After Mahito’s mother’s death, his father marries her sister and moves everyone to her family’s countryside estate. Mahito, consumed by grief, is badgered by a mysterious grey heron who claims his mother is still alive. Eventually, Mahito is accompanied by the heron on a journey into an alternate, fantastical reality with talking, ghostly creatures and foreign, seemingly ever-changing landscapes as he encounters various characters with ties to both this mystical land and his ancestors.
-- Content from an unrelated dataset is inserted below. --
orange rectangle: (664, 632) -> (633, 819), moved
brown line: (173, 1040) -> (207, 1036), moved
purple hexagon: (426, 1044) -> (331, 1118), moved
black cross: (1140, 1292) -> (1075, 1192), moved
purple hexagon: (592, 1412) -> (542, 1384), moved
This may seem a conventional premise, yet The Boy and the Heron is anything but. Miyazaki pulls from his upbringing to tell this story, as he too was dislocated from his home because of World War II bombings and experienced a close relationship with his mother fraught by her illness. Known for his lush imagery and expressive storytelling centering children’s growth, Miyazaki ostensibly unretired to write and direct this film; after formally announcing his retirement with 2013’s The Wind Rises, a similarly personal story about a stand-in for his father, Miyazaki may remain unretired, purportedly working on another feature.
Retired or not, The Boy and the Heron is a film meditating on life, loss, and what we leave the world and its people. Mahito’s experiences force him to confront living a life on behalf of others in truly overwhelming fashion. Studio Ghibli’s animation is breathtaking and all-encompassing. I often found myself unsure what precisely was happening and who was whom for the vast majority of the film’s runtime as it juggled myriad threads and ideas only to be completely floored and overcome by its conclusion that beautifully unites every element.
One of the most active, alive, and, eventually, affirming movies of the year, The Boy and the Heron, while not easy or simplistic, is purely a triumph, as it not only forces Mahito but the audience to answer the question of how do they live.